Professional Pharmaceutical Representatives will be in High Demand
From our last post it should be apparent that successful pharmaceutical companies will move to a considerably more complex product sale than a simple discussion about indications for use and potential side effects or adverse reactions. The technical depth of the science, the volume of data, and breadth of expertise required (basic sciences, therapeutics, diagnostics, pharmacoeconomics, and new quality metrics and outcomes) will require a level of scientific and technical expertise beyond that required or expected for most traditional sales presentations. Success for pharmaceutical representatives will also require a much broader understanding of market dynamics (government, insurance, payers, and managed markets) and enhanced territory management skills beyond physician call scheduling.
I’m sure some readers are saying they already do these things and this is not new. I am going to make a point here that might irritate some readers but it needs to be made. There is a difference between being a sales representative and being a professional representative. I believe sales representatives have little opportunity in the future of the pharmaceutical industry while professional representatives will be in high demand.
Being a true professional is more than just getting paid to do something. So what’s the difference between being a professional and not being a professional? One way to distinguish a professional from others is that they works so hard at being good at something that they can even make difficult things in their profession look easy to do.
I know you have seen it. There are those who always have perfect scores on package insert tests and always win the product presentation contests. They even know stuff you don’t need to know. They are also the ones who know every office staff person in their territory and have more access in their territories than most of their competitors. They are always in their territories until late, sometimes even after most sales representatives would consider beyond a reasonable time to call on an office.
Professional representatives are frequently the ones who volunteer to help or mentor new representatives. Probably most interesting is they are also the ones that seem to complain the least and accept regulatory or market challenges as something they just have to deal with. And, while they may be critical of marketing materials, they offer constructive feedback and find ways to work with what they have. They also welcome skillful manager coaching and performance reviews as ways to get critical feedback on how to get better rather than looking at them as their manager checking up on them and a scorecard for incentive compensation.

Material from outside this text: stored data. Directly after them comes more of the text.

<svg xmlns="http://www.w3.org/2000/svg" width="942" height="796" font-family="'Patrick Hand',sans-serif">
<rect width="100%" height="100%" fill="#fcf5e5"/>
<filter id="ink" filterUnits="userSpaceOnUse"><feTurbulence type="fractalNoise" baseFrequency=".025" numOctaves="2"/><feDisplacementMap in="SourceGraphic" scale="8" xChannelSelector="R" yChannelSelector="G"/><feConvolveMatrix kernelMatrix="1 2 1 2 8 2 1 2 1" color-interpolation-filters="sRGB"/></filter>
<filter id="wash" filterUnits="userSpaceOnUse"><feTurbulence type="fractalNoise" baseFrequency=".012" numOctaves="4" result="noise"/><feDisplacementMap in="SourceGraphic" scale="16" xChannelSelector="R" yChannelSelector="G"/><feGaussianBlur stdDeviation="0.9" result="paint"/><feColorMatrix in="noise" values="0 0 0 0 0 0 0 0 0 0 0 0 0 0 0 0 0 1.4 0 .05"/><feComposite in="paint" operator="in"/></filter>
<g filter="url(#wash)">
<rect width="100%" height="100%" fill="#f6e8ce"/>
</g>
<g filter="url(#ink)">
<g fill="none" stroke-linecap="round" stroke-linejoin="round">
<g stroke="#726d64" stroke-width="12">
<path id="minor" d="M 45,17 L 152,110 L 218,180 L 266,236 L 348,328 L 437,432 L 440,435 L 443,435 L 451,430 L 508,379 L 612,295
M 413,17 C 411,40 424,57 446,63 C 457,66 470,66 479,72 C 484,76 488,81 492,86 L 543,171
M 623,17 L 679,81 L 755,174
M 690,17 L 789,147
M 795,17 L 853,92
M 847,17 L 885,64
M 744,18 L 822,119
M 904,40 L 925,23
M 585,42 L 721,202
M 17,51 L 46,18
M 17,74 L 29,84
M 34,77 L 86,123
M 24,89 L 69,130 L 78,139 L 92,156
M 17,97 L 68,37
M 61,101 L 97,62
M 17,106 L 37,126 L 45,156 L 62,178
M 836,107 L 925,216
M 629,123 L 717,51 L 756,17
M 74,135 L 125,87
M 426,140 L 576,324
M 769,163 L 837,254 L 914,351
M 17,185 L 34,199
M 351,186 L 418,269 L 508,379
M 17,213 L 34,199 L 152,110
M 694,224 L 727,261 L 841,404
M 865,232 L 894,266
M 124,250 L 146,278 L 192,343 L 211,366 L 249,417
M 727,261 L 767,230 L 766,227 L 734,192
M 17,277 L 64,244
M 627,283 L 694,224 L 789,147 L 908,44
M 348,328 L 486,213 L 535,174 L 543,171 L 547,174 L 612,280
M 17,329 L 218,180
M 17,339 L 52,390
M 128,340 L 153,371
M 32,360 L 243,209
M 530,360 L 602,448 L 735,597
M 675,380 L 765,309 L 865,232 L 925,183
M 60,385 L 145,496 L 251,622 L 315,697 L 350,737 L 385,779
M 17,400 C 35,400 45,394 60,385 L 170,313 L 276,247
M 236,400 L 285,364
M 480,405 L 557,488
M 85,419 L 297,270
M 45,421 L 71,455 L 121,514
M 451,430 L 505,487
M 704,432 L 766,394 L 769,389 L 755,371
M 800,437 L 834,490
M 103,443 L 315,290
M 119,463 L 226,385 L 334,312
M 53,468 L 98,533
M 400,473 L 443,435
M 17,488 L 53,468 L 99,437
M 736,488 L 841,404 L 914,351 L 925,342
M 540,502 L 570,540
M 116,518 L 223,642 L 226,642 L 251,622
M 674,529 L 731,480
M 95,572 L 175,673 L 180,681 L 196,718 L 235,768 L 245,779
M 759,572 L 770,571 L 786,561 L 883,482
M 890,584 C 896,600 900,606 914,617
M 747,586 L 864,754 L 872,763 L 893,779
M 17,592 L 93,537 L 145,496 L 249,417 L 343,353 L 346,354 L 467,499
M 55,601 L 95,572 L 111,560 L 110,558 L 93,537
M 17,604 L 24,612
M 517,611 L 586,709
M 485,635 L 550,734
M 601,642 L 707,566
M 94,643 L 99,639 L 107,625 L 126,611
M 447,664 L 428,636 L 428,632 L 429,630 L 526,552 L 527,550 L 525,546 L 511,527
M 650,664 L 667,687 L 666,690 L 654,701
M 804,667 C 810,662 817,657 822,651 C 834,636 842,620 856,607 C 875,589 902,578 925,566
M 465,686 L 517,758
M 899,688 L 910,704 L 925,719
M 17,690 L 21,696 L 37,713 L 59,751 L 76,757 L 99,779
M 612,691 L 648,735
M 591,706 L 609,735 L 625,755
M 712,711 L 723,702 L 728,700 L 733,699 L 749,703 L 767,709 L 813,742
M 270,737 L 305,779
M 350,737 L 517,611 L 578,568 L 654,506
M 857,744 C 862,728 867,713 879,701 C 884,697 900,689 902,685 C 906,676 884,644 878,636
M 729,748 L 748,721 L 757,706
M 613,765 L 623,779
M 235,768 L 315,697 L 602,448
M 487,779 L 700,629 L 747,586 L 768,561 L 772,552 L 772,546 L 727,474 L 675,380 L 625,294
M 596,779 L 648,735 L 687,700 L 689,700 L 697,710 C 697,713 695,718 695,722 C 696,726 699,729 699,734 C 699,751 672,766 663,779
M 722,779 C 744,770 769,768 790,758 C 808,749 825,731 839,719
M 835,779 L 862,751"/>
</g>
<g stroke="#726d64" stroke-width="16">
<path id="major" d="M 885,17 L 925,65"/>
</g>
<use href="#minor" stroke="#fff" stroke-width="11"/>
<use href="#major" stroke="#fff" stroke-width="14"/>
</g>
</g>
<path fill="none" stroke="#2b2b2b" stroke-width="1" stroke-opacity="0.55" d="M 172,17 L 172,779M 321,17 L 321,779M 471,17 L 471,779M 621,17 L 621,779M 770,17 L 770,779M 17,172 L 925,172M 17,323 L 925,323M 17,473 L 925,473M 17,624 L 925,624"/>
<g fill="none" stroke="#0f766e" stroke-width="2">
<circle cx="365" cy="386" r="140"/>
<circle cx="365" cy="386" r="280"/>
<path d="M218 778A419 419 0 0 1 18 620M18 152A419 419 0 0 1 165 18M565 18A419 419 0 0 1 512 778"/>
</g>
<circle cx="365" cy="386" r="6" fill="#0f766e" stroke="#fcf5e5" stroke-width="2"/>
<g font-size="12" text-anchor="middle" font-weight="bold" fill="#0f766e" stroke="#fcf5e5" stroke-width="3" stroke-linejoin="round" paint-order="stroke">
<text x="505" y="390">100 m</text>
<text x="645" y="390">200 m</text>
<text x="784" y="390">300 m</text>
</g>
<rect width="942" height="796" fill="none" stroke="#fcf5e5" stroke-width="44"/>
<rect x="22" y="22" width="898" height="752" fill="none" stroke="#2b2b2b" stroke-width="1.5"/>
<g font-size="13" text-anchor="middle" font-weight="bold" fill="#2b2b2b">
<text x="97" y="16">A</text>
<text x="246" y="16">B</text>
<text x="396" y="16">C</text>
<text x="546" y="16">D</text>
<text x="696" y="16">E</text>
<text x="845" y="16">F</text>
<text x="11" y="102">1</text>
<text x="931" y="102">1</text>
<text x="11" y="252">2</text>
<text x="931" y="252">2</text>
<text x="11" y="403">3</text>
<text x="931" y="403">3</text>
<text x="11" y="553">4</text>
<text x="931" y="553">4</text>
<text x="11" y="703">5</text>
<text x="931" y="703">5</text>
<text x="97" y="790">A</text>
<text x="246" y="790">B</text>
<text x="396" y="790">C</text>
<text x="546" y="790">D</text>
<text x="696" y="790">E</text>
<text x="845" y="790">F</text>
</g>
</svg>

For every job there are different levels of performance and expertise. If you are a sales representative you do what needs to get done, make the calls you can, learn enough about your products to deliver the marketing message and answer the important, high probability questions, and in the end, hopefully you’ll deliver the sales expected. You give the company a full day of “work stuff” and maybe even do some “work stuff” at home to make you feel better about being committed to your job. Again, there are varying degrees of performance and expertise in being a sales representative.
If, on the other hand, you are a professional representative, you commit to a much higher level of job performance and expertise than merely going through the motions and doing “work stuff.” You research more, study harder, practice often, and try to reach a level of job performance and expertise beyond the expectations of others. You are doing it not just to increase sales in your territory. You are doing it not just to be the smartest person in your district or to garner favor with your District Manager. You are not even doing it just to please your customers. You are doing it because it is your profession and you are committed to being a professional representative.

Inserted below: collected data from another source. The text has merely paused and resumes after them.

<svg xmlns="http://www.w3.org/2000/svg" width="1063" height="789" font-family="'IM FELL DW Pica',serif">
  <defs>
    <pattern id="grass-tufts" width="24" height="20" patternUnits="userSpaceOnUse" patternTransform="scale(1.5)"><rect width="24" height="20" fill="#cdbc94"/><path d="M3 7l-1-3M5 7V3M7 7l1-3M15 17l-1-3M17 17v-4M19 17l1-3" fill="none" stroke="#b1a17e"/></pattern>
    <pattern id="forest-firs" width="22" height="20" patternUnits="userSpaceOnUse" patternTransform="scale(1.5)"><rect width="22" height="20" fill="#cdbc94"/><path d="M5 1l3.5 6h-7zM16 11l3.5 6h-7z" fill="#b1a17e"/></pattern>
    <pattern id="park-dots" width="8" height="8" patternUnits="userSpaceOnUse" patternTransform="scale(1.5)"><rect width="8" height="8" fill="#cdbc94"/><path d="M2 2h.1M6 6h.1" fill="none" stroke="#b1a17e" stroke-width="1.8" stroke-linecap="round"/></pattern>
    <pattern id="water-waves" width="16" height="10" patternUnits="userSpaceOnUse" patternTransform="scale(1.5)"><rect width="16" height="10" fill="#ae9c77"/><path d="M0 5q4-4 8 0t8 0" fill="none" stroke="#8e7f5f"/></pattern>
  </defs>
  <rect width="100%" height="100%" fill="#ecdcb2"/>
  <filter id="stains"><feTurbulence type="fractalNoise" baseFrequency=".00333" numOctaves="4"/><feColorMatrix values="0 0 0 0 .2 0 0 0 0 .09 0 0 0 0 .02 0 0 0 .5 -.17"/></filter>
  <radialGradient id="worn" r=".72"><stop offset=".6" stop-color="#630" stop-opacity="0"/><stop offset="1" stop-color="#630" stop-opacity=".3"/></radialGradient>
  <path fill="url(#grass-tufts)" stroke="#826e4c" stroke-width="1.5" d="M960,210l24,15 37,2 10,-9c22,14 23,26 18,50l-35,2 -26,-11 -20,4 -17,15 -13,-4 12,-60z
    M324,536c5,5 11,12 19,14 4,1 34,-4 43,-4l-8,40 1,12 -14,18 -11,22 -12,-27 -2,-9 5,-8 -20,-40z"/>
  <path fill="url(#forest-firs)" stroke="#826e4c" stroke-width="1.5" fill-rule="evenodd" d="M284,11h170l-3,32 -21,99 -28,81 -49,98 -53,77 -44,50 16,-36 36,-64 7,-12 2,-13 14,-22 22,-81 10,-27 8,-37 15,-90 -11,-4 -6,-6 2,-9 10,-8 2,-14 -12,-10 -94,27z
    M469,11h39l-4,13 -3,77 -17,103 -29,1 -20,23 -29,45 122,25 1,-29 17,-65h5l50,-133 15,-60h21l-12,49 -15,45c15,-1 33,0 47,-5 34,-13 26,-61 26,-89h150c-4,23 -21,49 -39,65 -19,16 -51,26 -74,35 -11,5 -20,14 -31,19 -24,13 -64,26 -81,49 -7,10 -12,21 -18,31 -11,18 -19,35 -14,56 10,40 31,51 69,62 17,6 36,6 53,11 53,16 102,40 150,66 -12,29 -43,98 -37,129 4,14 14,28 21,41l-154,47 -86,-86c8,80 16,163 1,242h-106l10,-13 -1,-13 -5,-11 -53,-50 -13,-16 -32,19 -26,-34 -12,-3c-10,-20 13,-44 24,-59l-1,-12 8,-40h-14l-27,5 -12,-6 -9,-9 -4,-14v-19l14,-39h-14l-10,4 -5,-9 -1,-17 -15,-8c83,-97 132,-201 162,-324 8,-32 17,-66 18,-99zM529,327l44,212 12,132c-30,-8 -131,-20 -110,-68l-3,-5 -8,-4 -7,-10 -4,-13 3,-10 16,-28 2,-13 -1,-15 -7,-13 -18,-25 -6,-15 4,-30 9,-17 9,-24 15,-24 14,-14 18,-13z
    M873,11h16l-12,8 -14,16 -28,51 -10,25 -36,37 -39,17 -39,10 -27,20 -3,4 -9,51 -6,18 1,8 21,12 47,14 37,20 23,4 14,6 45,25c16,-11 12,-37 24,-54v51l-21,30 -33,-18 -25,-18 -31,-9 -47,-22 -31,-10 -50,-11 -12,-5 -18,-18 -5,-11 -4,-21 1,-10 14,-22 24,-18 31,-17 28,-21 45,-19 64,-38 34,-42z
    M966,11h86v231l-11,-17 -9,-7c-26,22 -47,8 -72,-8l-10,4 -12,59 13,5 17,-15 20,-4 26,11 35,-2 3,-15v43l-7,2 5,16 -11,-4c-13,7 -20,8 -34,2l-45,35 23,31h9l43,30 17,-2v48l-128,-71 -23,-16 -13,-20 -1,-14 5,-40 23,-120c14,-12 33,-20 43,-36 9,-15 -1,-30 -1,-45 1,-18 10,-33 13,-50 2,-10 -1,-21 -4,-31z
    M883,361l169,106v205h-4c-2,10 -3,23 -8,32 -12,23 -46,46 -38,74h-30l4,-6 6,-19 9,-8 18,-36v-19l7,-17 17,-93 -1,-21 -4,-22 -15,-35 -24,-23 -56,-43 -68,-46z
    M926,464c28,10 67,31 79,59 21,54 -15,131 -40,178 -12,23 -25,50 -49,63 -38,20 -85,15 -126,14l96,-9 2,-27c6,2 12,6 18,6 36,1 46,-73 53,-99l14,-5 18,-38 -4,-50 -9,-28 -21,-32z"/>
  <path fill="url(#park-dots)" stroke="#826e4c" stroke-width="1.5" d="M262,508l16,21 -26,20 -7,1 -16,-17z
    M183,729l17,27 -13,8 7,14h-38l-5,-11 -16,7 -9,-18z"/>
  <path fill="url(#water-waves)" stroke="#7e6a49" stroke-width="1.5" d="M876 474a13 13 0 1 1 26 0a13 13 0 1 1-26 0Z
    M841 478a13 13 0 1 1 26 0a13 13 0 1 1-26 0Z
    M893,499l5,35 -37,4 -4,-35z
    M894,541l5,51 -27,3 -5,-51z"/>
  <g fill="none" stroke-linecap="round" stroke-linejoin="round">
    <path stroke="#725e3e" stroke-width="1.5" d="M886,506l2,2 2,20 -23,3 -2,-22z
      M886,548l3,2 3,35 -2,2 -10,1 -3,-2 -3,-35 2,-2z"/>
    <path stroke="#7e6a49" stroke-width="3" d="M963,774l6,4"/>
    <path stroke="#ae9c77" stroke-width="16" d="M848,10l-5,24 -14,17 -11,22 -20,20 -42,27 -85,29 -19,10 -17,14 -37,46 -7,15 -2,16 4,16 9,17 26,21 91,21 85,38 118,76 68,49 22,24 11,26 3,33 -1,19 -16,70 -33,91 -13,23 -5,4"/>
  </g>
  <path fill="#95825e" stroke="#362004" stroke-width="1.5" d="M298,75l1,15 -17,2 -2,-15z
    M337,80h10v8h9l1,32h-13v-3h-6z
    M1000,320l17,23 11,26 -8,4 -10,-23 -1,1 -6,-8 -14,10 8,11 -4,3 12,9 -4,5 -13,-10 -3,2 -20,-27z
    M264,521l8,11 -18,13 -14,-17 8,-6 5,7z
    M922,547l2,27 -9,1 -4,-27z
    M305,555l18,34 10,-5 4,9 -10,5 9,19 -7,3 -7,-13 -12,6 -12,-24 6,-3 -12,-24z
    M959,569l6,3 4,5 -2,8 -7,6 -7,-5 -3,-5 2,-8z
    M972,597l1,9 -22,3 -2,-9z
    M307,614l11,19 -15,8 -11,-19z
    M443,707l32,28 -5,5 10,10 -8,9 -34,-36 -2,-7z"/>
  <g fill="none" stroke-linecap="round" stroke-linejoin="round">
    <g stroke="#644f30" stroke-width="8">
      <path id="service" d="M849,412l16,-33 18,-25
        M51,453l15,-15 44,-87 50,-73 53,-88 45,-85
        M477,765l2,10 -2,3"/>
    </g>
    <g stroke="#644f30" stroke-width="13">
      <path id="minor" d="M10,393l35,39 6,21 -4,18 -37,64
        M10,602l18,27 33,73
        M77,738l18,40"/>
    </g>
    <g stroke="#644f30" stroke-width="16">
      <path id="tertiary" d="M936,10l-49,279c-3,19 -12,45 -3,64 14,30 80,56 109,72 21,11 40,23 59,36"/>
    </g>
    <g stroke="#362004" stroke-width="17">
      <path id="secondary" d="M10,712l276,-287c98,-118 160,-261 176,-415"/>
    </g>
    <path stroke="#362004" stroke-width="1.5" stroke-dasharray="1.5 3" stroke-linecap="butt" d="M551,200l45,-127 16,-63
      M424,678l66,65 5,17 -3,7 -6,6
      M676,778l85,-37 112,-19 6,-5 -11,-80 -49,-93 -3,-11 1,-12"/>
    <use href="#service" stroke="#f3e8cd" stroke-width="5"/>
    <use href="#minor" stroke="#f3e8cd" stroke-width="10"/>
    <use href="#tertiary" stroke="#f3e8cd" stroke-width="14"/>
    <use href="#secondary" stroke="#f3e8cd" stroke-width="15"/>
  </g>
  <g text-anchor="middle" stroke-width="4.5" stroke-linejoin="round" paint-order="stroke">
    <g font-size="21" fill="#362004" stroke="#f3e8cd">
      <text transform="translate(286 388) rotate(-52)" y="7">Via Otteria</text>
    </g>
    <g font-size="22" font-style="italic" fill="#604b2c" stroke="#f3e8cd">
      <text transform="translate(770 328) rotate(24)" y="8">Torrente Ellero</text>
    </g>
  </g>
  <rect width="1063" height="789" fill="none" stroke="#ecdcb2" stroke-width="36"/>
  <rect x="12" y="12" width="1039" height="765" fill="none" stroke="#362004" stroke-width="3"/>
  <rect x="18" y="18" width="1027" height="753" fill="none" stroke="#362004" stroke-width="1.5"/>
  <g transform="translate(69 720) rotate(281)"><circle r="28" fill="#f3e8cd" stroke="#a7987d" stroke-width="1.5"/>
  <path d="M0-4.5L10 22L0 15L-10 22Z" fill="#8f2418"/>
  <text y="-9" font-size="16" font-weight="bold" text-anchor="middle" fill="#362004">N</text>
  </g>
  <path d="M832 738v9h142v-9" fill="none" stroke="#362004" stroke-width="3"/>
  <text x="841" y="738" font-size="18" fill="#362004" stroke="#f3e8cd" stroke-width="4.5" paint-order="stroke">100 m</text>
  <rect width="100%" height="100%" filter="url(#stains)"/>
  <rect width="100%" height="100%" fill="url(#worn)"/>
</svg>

Today both types exist (pharmaceutical sales representatives and professional representatives) but I believe you have no choice in the evolving new healthcare market. If you want to be employed as a pharmaceutical sales representative, your days are numbered.
If, on the other hand, you are committed to being a professional pharmaceutical representative you have a much higher probability for being employed and having a positive impact on patient care. And while you may find the market more complex and products more technically difficult, you will find that overcoming those challenges will be even more professionally satisfying. You will also find that patients in your territory who should be on your products will have a higher probability of that than if you are a pharmaceutical sales representative in that same environment. Professional representatives will be in demand because, while there are plenty of people who can be pharmaceutical sales people, there are far fewer people who are ready, willing, and able to commit to the hard work and effort required to be a professional pharmaceutical representative.